• _WHAT YOU NEED TO DO_:
Which lines in the records below contain the string "utente" with matching case? Pick out each of those lines and copy it in full.

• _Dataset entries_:
((
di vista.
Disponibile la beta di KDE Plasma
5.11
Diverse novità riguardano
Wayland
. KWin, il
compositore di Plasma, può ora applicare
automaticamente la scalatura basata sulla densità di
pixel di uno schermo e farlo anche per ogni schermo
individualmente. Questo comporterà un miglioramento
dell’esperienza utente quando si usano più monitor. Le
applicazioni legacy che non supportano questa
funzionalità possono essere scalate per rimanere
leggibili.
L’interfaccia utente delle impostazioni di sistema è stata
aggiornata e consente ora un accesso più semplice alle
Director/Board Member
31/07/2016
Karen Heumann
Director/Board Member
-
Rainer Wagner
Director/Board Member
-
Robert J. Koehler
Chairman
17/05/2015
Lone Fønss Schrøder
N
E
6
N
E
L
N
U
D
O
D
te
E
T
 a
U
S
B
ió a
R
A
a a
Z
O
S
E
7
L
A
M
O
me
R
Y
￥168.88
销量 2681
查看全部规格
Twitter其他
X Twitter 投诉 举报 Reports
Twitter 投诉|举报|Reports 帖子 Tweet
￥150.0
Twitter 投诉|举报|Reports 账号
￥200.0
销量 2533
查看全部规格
))
((
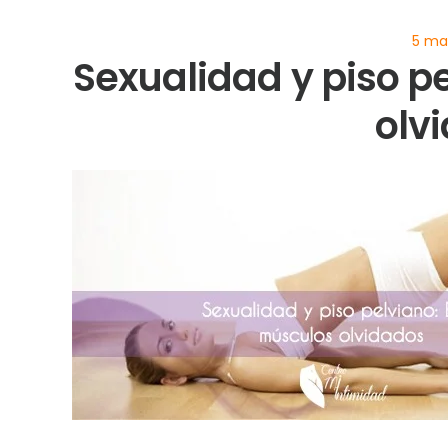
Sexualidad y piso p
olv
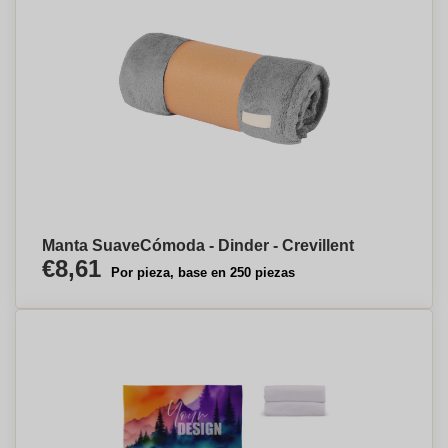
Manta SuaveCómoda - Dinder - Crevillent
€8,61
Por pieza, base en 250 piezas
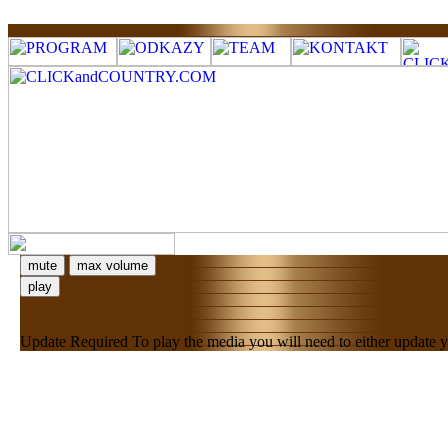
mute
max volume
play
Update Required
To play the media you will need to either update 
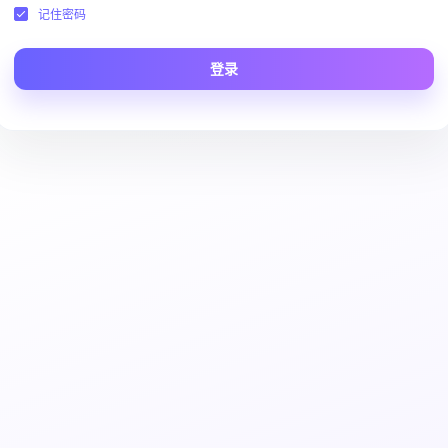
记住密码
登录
))
• _OUTPUT FOR THIS EXERCISE_:
dell’esperienza utente quando si usano più monitor. Le
L’interfaccia utente delle impostazioni di sistema è stata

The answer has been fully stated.